The study findings were discussed in Ha Noi 3 July with the Central Institute of Economic Management (CIEM) under the Ministry of Planning and Investment, policymakers from different Ministries, NGOs and business representatives.

The workshop discussed how inclusive innovation policy should be further mainstreamed in the context of the next Socio-Economic Development Strategy 2021-25 and uncovered how the ‘entrepreneurship’ of the Government can also help innovators fast track pre-commercialization and commercialization of research and development (R&D) results.

The policymakers and participants agreed and emphasized in the workshop that to achieve this, “we need new policymaking and management in the new normal” including stronger streamlined implementation and less cumbersome government processes.
 

Public-private sector collaboration


These were demonstrated by the COVID-19, which uncovered three interesting trends for inclusive innovation. Firstly, the government demonstrated agility and innovation amidst the crisis through creating new partnerships and leveraging social networks.

Furthermore, it demonstrated that the government, united by a shared mission and encouraged to think outside of the box in a crisis, can gather policymakers from across ministries around the same table, build multiple partnerships, including between the government and the private sector as well as academia, which have contributed to a successful COVID response.


Business agility


Secondly, many businesses in Vietnam shifted their business models to serve market demand during and after the lockdown. From textile to logistics companies, enterprises in Vietnam have adapted to changed circumstances by trying to sustain their business. Attempting to avoid what seemed like an inevitable bust caused by change in global demand, many Vietnamese companies have been able to flip the coin to their advantage.


Ground-up innovation


Finally, the COVID-19 outbreak unleashed the creativity of people, spurring new types of grassroots and social innovations. It emphasizes the need for whole-of-society approaches in emergencies and has demonstrated how the creativity of people can be harnessed to address commonly shared societal challenges.


What will this mean for the future?


These examples of ‘emergency innovations’ by the government, businesses and the people have been catalysed by the pandemic. However, the same leadership and innovation that has helped Vietnam so successfully contain the pandemic, is needed now to re-stimulate the economy and allow the creative forces of the government, business and people to happen in a way that ensures that decades of development will not be reversed and those most vulnerable are not left behind.

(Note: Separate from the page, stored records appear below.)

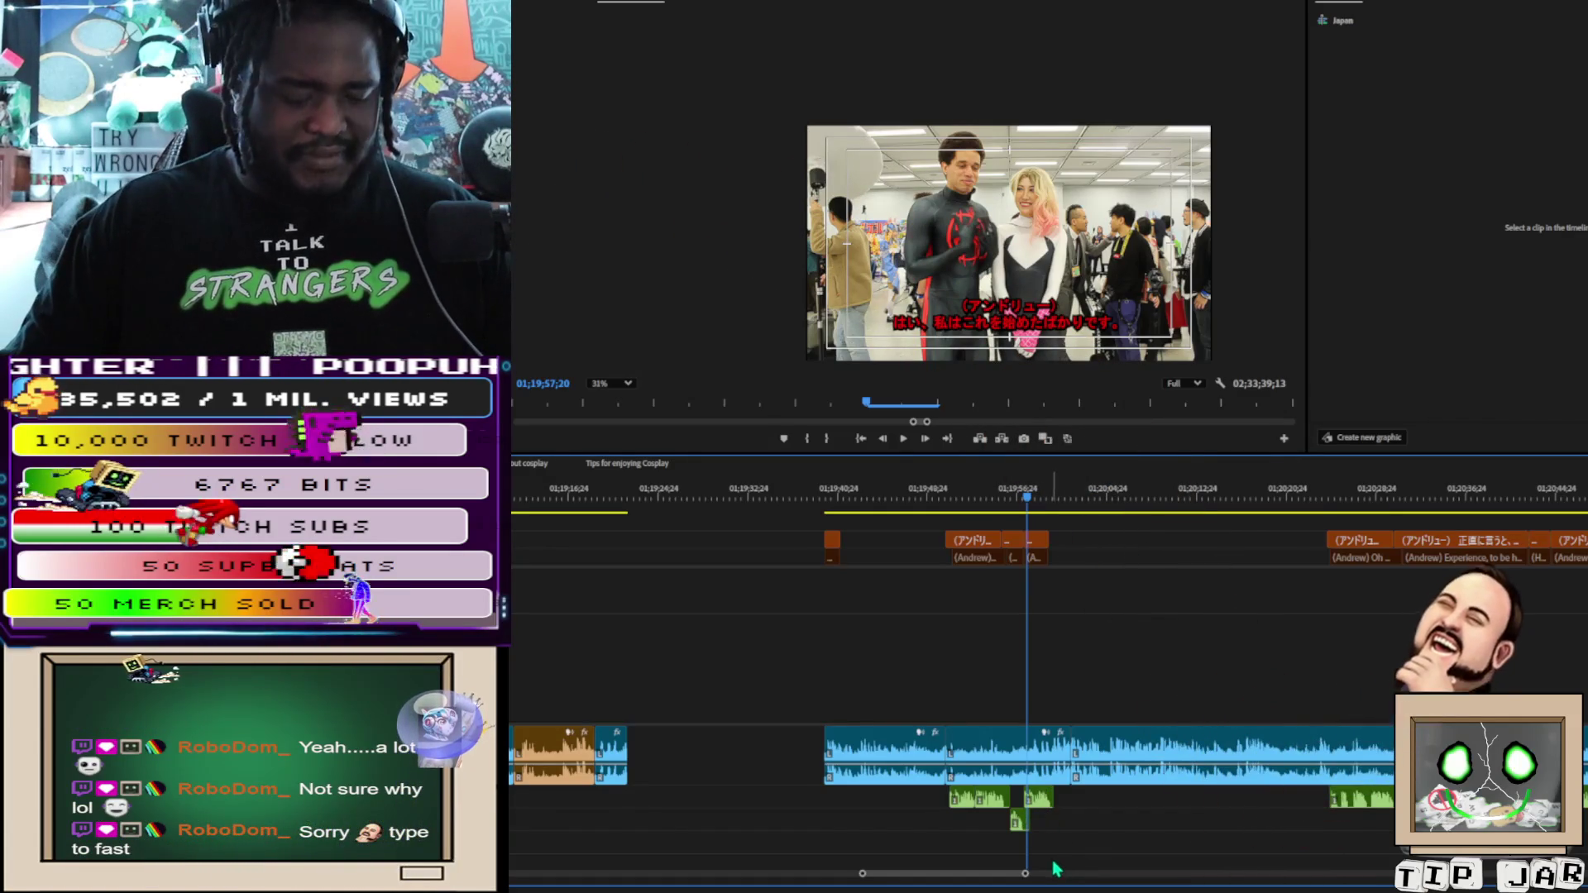
Drag the green voice clip's end later under Andrew's subtitle and play it to check
scroll(1048, 858, up, 2)
scroll(1036, 686, up, 4)
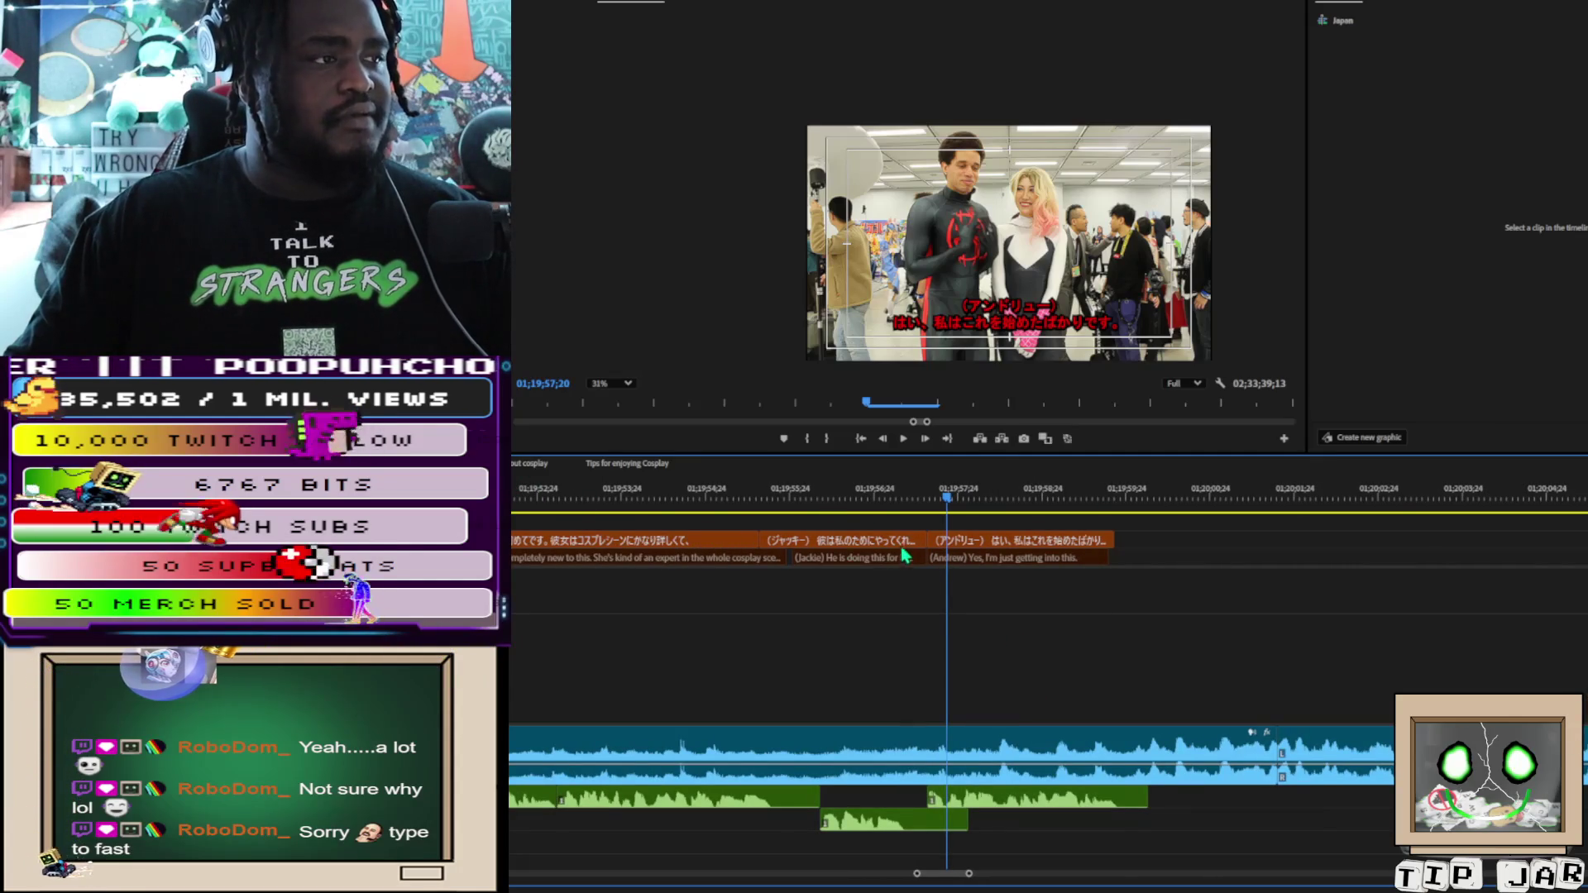
key(space)
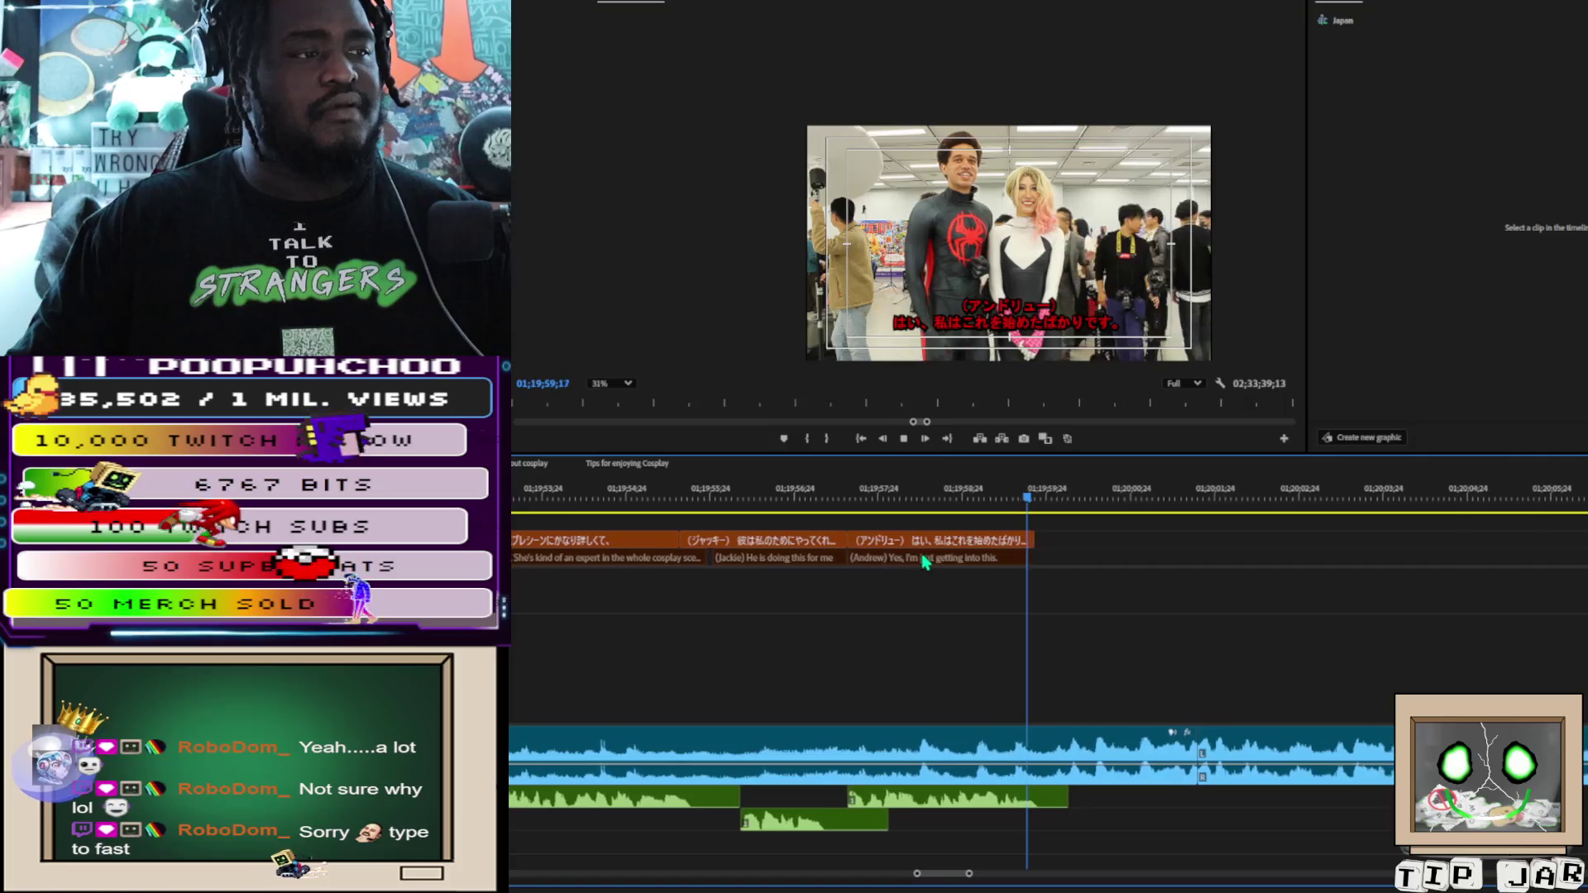
key(space)
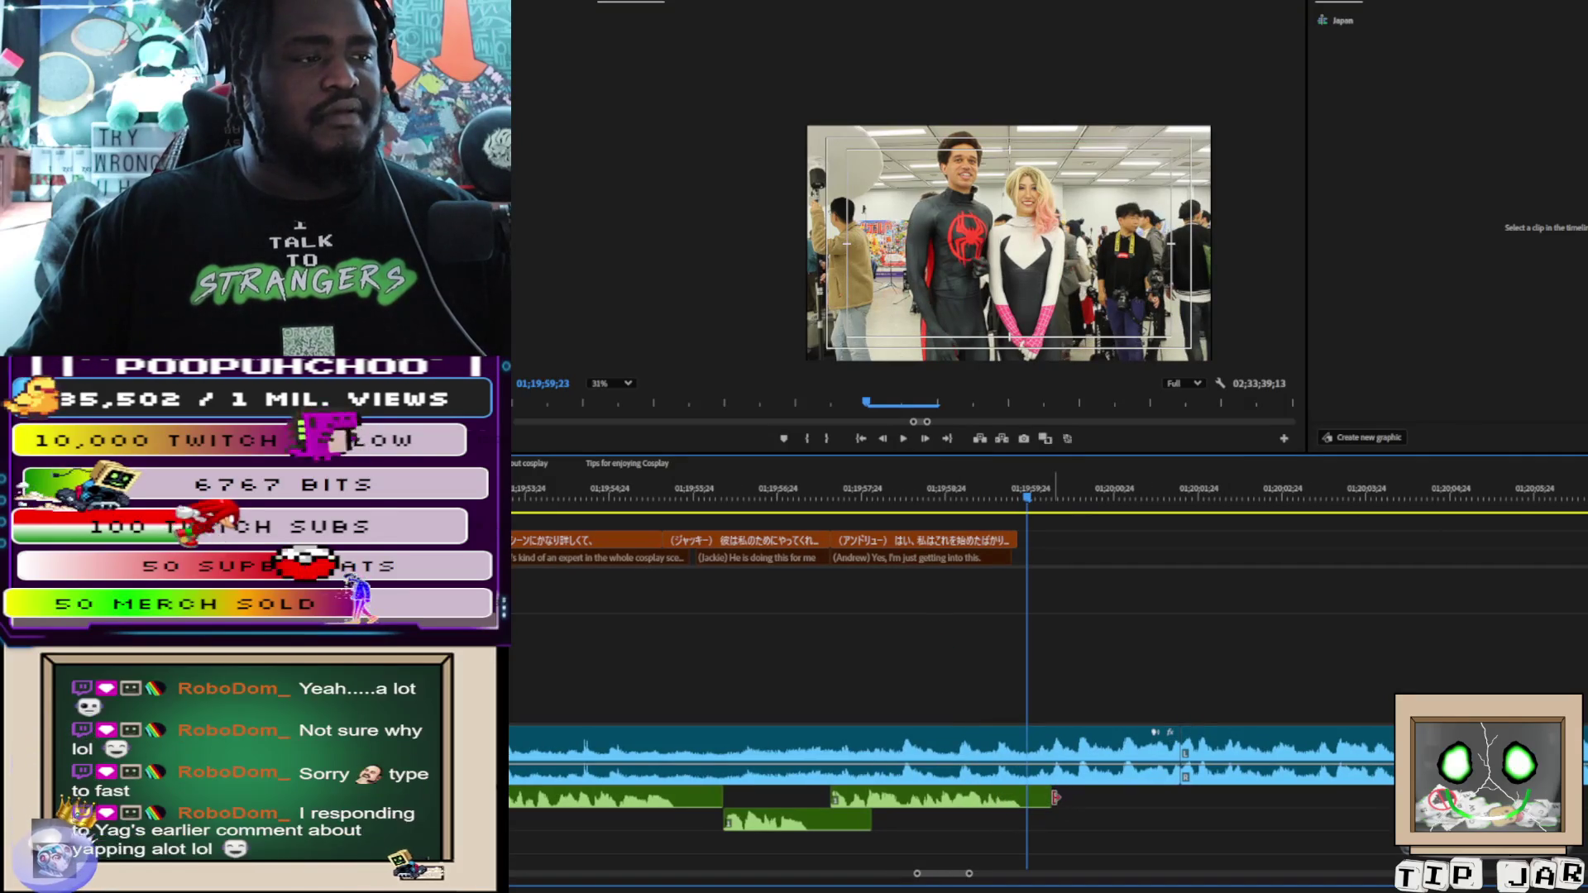
drag(1050, 798, 1394, 796)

Therefore, in order to sustain this momentum and capitalize on the lessons from the COVID response to help move inclusive innovation from theory to implementation, it is paramount to:

  1.  Assess the mechanisms of the ‘entrepreneurial emergency state’ that overcame bottlenecks in implementation and existing regulations during the COVID-19 pandemic to facilitate inclusive innovation among the above highlighted three groups in the recovery phase;

  2. Create exploratory environments and geographical decentralized areas for testing new policies and regulations as well as exploring de-regulation to facilitate ‘Triple A Governance’ that is Anticipatory, Adaptive and Agile to manage new volumes of uncertainty;

  3. Establish inclusive innovation intermediaries - institutions which could help to encourage collaboration, and knowledge transfer, across innovation ecosystem players such as the government, large enterprises, research institutes, grassroots innovators and SMEs as the drivers of inclusive recovery.


  4.  
UNDP is continuing to support the government in strengthening these key capacities and acting as the convener in addressing complex development challenges in the current recovery phase.

The government needs to find ways to see beyond the ‘pressures of the present’ and find ways to anticipate future risks and embed innovation and resilience into building forward better.

The newly surfaced dynamics outlined above are critical for driving the recovery in the current ‘co-existing with COVID -reality’ and if institutionalised and enforced, can point to a new normal for innovation in Vietnam where no one is left behind.